- RECORDS SUPPLIED
[BEGIN]

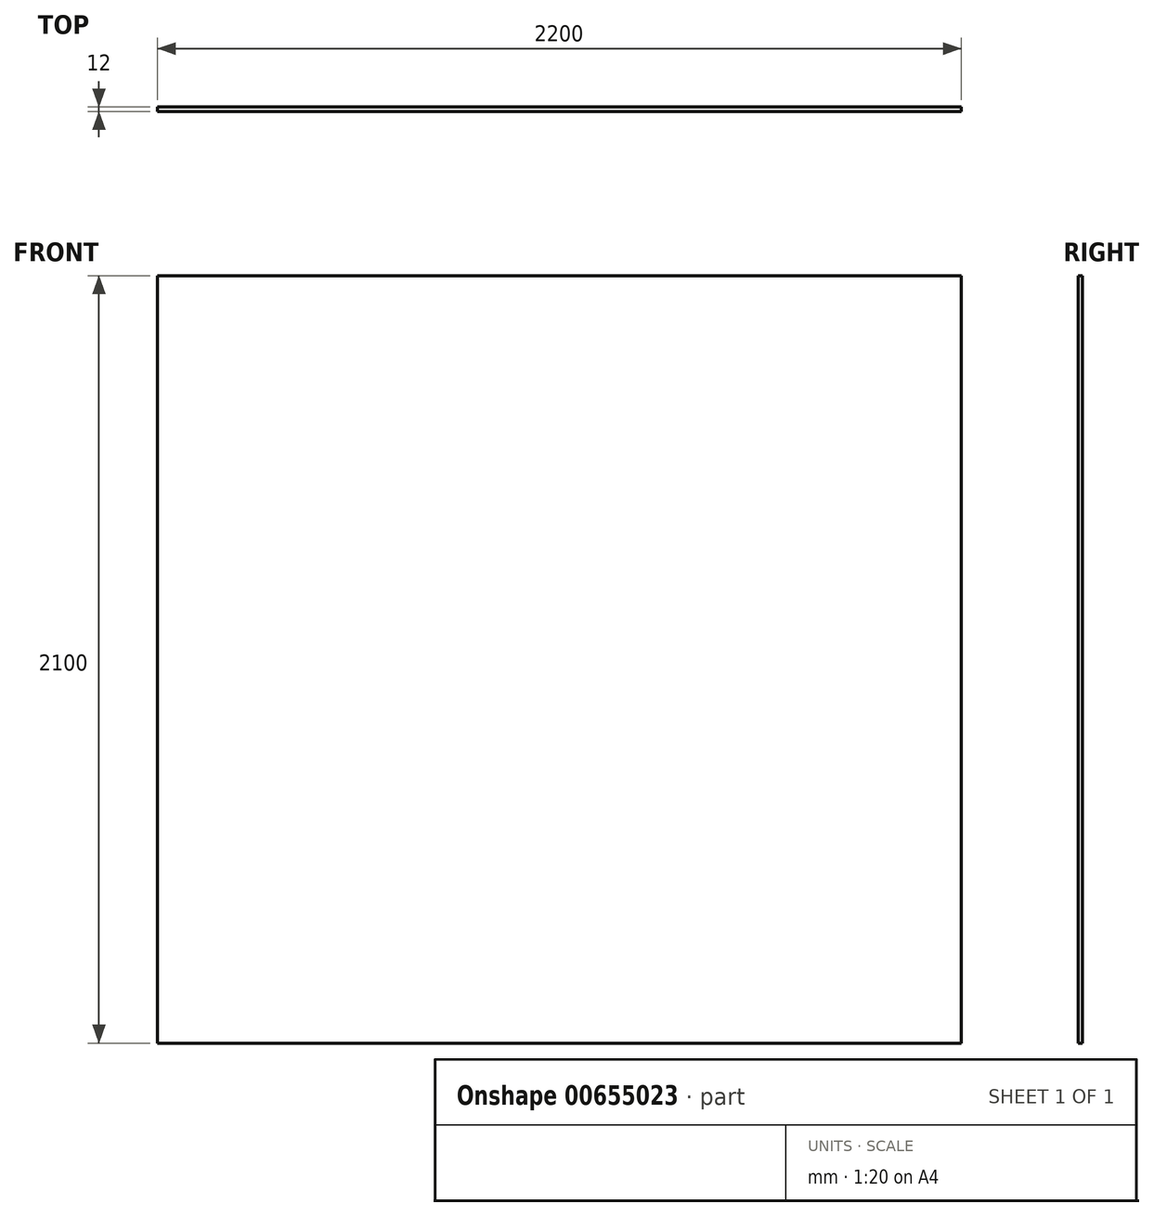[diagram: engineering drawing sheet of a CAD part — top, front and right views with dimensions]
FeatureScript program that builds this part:
annotation { "Feature Type Name" : "Feature", "Feature Type Description" : "" }
export const myFeature = defineFeature(function(context is Context, id is Id, definition is map)
    precondition{}
    {
        {
            var Q0;
            Q0=qCreatedBy(makeId("Front.planeOp"),FACE);
            var sketch = newSketch(context, id + "F0", { "sketchPlane" : qUnion([Q0])});
            skLineSegment(sketch, "E0.bottom", {"start": v(1100, -1050) * mm, "end": v(-1100, -1050) * mm});
            skLineSegment(sketch, "E0.top", {"start": v(1100, 1050) * mm, "end": v(-1100, 1050) * mm});
            skLineSegment(sketch, "E0.left", {"start": v(1100, -1050) * mm, "end": v(1100, 1050) * mm});
            skLineSegment(sketch, "E0.right", {"start": v(-1100, -1050) * mm, "end": v(-1100, 1050) * mm});
            skPoint(sketch, "E0.middle", {"position": v(0, 0) * mm});
            skSolve(sketch);
        }
        {
            var Q0;
            Q0 = qSketchRegion(id + "F0", true);
            extrude(context, id + "F1", {"entities" : qUnion([Q0]), "depth" : 12 * mm, "offsetDistance" : 25.4 * mm});
        }
    });
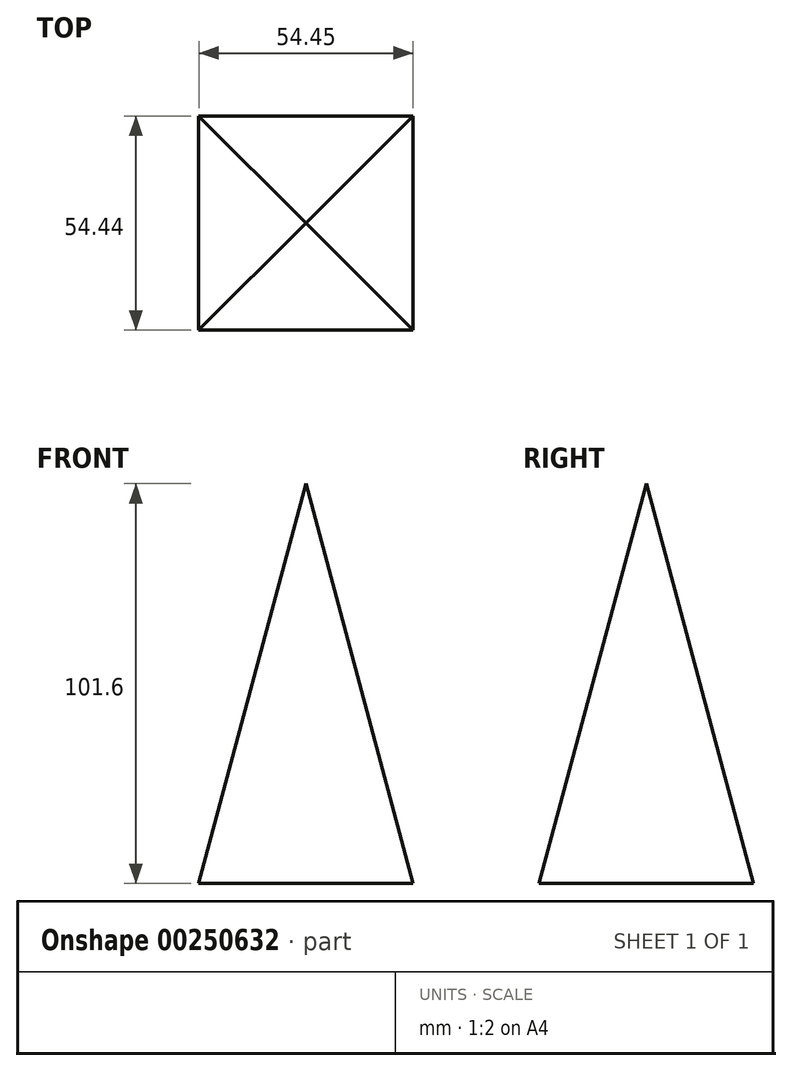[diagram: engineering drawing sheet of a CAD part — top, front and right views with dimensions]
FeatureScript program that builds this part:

[END]

- PROBLEM STATEMENT
Put all the records above into a Markdown table with two columns, Row and Line, giving each line its own numbered row. Leave out the pictures and any blank lines.

- RESPONSE TO THIS EXERCISE
| Row | Line |
|---|---|
| 1 | [diagram: engineering drawing sheet of a CAD part — top, front and right views with dimensions] |
| 2 | FeatureScript program that builds this part: |
| 3 | annotation { "Feature Type Name" : "Feature", "Feature Type Description" : "" } |
| 4 | export const myFeature = defineFeature(function(context is Context, id is Id, definition is map) |
| 5 |     precondition{} |
| 6 |     { |
| 7 |         { |
| 8 |             var Q0; |
| 9 |             Q0=qCreatedBy(makeId("Front.planeOp"),FACE); |
| 10 |             var sketch = newSketch(context, id + "F0", { "sketchPlane" : qUnion([Q0])}); |
| 11 |             skLineSegment(sketch, "E0.bottom", {"start": v(1100, -1050) * mm, "end": v(-1100, -1050) * mm}); |
| 12 |             skLineSegment(sketch, "E0.top", {"start": v(1100, 1050) * mm, "end": v(-1100, 1050) * mm}); |
| 13 |             skLineSegment(sketch, "E0.left", {"start": v(1100, -1050) * mm, "end": v(1100, 1050) * mm}); |
| 14 |             skLineSegment(sketch, "E0.right", {"start": v(-1100, -1050) * mm, "end": v(-1100, 1050) * mm}); |
| 15 |             skPoint(sketch, "E0.middle", {"position": v(0, 0) * mm}); |
| 16 |             skSolve(sketch); |
| 17 |         } |
| 18 |         { |
| 19 |             var Q0; |
| 20 |             Q0 = qSketchRegion(id + "F0", true); |
| 21 |             extrude(context, id + "F1", {"entities" : qUnion([Q0]), "depth" : 12 * mm, "offsetDistance" : 25.4 * mm}); |
| 22 |         } |
| 23 |     }); |
| 24 | [diagram: engineering drawing sheet of a CAD part — top, front and right views with dimensions] |
| 25 | FeatureScript program that builds this part: |